■ Job item
Tally up the lines below with "github" in them. Answer with the number only.
○ ○ ○ ○
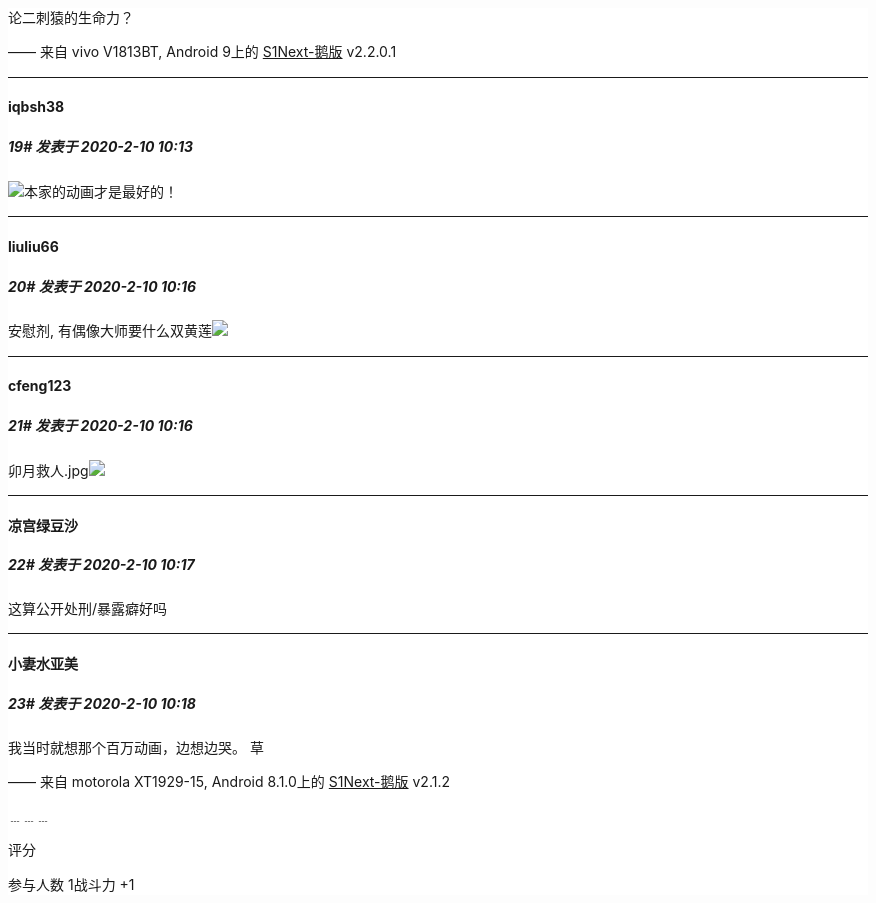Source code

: 论二刺猿的生命力？

—— 来自 vivo V1813BT, Android 9上的 [S1Next-鹅版](https://github.com/ykrank/S1-Next/releases) v2.2.0.1


*****

####  iqbsh38  
##### 19#       发表于 2020-2-10 10:13


<img src="https://static.saraba1st.com/image/smiley/face2017/022.png" referrerpolicy="no-referrer">本家的动画才是最好的！


*****

####  liuliu66  
##### 20#       发表于 2020-2-10 10:16


安慰剂, 有偶像大师要什么双黄莲<img src="https://static.saraba1st.com/image/smiley/carton2017/283.png" referrerpolicy="no-referrer">


*****

####  cfeng123  
##### 21#       发表于 2020-2-10 10:16


卯月救人.jpg<img src="https://static.saraba1st.com/image/smiley/face2017/037.png" referrerpolicy="no-referrer">


*****

####  凉宫绿豆沙  
##### 22#       发表于 2020-2-10 10:17


这算公开处刑/暴露癖好吗


*****

####  小妻水亚美  
##### 23#       发表于 2020-2-10 10:18


我当时就想那个百万动画，边想边哭。 草

—— 来自 motorola XT1929-15, Android 8.1.0上的 [S1Next-鹅版](https://github.com/ykrank/S1-Next/releases) v2.1.2


﹍﹍﹍

评分


 参与人数 1战斗力 +1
○ ○ ○ ○
■ Result
2